## Start DATA SUPPLIED

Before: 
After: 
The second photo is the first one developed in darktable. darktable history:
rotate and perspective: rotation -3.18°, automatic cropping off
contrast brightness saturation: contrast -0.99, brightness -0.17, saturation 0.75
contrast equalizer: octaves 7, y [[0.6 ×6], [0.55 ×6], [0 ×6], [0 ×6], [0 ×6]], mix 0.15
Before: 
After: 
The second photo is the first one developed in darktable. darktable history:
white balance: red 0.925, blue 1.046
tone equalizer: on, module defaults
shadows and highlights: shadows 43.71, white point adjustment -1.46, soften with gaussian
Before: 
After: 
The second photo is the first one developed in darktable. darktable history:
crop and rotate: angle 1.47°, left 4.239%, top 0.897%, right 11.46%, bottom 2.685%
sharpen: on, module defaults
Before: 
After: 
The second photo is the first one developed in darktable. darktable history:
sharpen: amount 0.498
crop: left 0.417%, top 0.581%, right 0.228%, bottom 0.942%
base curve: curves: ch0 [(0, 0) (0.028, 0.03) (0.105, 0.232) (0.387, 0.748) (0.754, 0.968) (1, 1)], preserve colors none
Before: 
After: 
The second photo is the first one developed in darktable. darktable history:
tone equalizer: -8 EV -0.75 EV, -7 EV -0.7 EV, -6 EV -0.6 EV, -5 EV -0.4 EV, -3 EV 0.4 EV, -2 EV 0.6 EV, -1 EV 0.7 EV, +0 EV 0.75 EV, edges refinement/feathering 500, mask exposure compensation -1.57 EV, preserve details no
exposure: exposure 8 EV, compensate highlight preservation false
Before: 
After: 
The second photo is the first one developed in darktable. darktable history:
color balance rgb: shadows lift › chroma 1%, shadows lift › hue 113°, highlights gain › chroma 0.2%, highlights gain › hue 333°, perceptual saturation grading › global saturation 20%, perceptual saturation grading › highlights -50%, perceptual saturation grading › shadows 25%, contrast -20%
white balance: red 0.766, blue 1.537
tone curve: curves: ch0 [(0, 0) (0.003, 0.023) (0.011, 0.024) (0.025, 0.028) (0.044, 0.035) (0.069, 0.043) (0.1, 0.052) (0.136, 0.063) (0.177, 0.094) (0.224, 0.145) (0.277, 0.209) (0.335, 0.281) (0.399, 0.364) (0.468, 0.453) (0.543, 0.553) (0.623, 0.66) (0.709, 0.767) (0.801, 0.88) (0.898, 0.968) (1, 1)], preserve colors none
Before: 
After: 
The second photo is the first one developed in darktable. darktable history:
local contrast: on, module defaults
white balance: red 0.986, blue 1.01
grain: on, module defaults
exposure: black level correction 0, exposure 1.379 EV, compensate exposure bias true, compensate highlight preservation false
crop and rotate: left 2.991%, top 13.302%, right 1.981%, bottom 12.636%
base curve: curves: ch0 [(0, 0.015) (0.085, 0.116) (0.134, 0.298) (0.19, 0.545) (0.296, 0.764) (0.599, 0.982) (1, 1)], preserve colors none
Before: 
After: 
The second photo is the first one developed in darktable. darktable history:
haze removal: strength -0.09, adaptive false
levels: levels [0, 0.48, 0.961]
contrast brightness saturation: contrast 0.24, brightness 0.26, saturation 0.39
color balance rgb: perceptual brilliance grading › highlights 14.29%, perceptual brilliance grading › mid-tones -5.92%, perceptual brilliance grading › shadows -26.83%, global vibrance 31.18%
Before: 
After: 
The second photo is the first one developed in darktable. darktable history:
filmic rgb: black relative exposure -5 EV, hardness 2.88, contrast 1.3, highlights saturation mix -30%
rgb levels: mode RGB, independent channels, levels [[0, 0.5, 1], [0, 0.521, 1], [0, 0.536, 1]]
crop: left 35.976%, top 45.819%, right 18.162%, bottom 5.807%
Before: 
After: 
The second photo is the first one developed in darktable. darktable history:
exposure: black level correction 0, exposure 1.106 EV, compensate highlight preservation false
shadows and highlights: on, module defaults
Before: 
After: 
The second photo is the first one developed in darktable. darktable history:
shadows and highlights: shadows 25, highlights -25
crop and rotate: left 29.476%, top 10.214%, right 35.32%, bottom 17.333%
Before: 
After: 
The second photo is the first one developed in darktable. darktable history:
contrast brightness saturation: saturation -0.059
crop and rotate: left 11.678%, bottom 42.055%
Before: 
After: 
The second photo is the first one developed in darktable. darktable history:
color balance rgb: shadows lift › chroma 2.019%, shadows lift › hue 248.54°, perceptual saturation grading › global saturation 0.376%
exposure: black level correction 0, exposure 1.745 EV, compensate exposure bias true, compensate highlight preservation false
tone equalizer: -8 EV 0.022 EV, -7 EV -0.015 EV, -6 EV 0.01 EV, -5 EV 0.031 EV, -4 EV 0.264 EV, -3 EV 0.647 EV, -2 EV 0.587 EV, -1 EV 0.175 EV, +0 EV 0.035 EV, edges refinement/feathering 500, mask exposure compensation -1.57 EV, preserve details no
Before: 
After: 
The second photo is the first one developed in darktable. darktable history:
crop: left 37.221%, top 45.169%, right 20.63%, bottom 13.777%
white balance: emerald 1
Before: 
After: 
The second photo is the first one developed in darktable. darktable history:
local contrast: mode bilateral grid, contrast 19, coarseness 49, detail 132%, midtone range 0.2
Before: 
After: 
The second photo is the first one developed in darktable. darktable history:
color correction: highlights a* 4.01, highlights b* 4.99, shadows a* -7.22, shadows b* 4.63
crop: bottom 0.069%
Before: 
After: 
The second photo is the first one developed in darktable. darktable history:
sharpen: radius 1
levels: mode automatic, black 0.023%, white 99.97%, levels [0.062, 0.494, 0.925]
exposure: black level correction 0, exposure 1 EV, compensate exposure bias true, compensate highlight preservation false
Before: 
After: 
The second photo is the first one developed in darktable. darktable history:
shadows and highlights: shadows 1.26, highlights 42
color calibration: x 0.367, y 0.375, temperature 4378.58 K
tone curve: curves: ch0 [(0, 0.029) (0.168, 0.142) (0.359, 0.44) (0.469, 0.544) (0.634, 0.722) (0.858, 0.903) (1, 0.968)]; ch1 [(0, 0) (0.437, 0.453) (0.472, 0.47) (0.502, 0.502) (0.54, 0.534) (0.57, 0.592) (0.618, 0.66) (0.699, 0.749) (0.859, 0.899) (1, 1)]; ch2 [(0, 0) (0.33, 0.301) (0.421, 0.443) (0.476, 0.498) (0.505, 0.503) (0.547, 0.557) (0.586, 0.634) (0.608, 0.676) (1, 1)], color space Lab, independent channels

## End DATA SUPPLIED

Could you copy out the lines word for word, starting at the very first one and stopping after the line that contains "contrast equalizer: octaves"?

> _FINISHED EXERCISE_:
Before: 
After: 
The second photo is the first one developed in darktable. darktable history:
rotate and perspective: rotation -3.18°, automatic cropping off
contrast brightness saturation: contrast -0.99, brightness -0.17, saturation 0.75
contrast equalizer: octaves 7, y [[0.6 ×6], [0.55 ×6], [0 ×6], [0 ×6], [0 ×6]], mix 0.15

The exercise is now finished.